Ice carving, a seasonal art in the far north of China, is also called "ice lanterns" and has its origin in local life. To prevent lights from being blown out by the winter wind, people started long, long ago to use hollowed ice blocks as lantern bulbs, giving the art its primitive form.

The citizens of Harbin, capital of the northernmost Heilongjiang Province, put on the first "ice lantern show" in the winter of 1963. By means of moulds, they made various ice lanterns in which they lighted candles. It proved a success and an established custom. Since then, an "ice festival" has been held every year lasting from New Year's Day to the traditional Lantern Festival (about mid-February), with the scale growing ever larger and the skills more and more perfected. Apart from the usual lanterns, pavilions, terraces, bridges and towers are built in ice to decorate the landscapes formed by sparkling mountains, crystal trees, glistening birds and animals, fish swimming in transparent pools. Ice sculpturing is also found to be an artistic form suitable for reproducing scenes of well-known dramas and stories of science fiction often seen at the festival. Some works are of colossal dimensions a pagoda may be built of up to 200 huge ice blocks, and it makes an impressive sight when lit at night by hundreds of built-in coloured lamps. The ice show, with its translucent works and sparkling lights, reminds visitors of the fabled emerald and crystal palace of the legendary Dragon King.

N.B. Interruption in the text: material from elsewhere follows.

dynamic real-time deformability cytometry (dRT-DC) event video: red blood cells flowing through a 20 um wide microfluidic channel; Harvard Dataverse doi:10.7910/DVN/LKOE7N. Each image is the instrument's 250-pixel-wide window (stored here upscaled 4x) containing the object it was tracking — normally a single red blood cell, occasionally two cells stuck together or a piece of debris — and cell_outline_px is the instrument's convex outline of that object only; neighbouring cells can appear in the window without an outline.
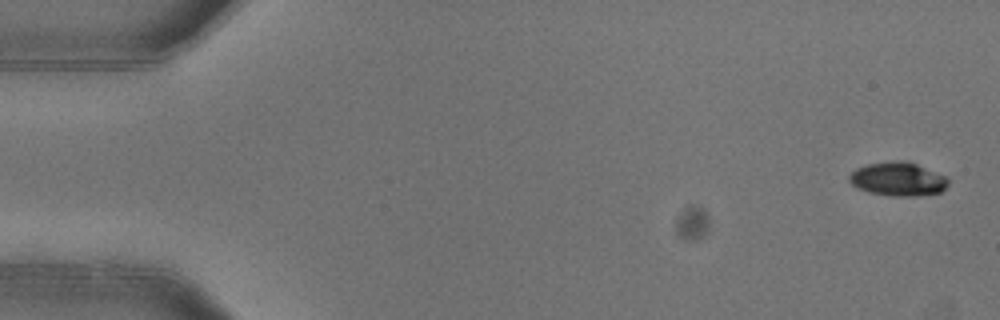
{"species": "common noctule bat (a hibernating species)", "species_latin": "Nyctalus noctula", "temperature_condition": "warm", "stored_images_in_passage": 6, "camera_frame_rate_fps": 3000, "um_per_image_px": 0.085, "animal": {"sex": "female"}, "frame": {"image": 1, "passage_image": 1, "time_ms": 0.0, "image_size_px": [1000, 320], "cell_outline_px": [[948, 184], [940, 192], [920, 196], [892, 196], [868, 192], [856, 188], [848, 180], [848, 176], [856, 168], [868, 164], [896, 160], [904, 160], [916, 164], [944, 176], [948, 180]], "centroid_in_image_um": [76.28, 15.23], "position_along_channel_um": 8.7, "area_um2": 19.36}}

The main material for ice sculpture is obtained from the rivers. With the mercury constantly kept down at minus 20-30C in winter, the waters in the north provide an inexhaustible supply of ice. It is first sawn by workmen into blocks, and then the sculptors will put them to different uses according to thickness, strength and transparency. A large work is usually assembled of many component pieces.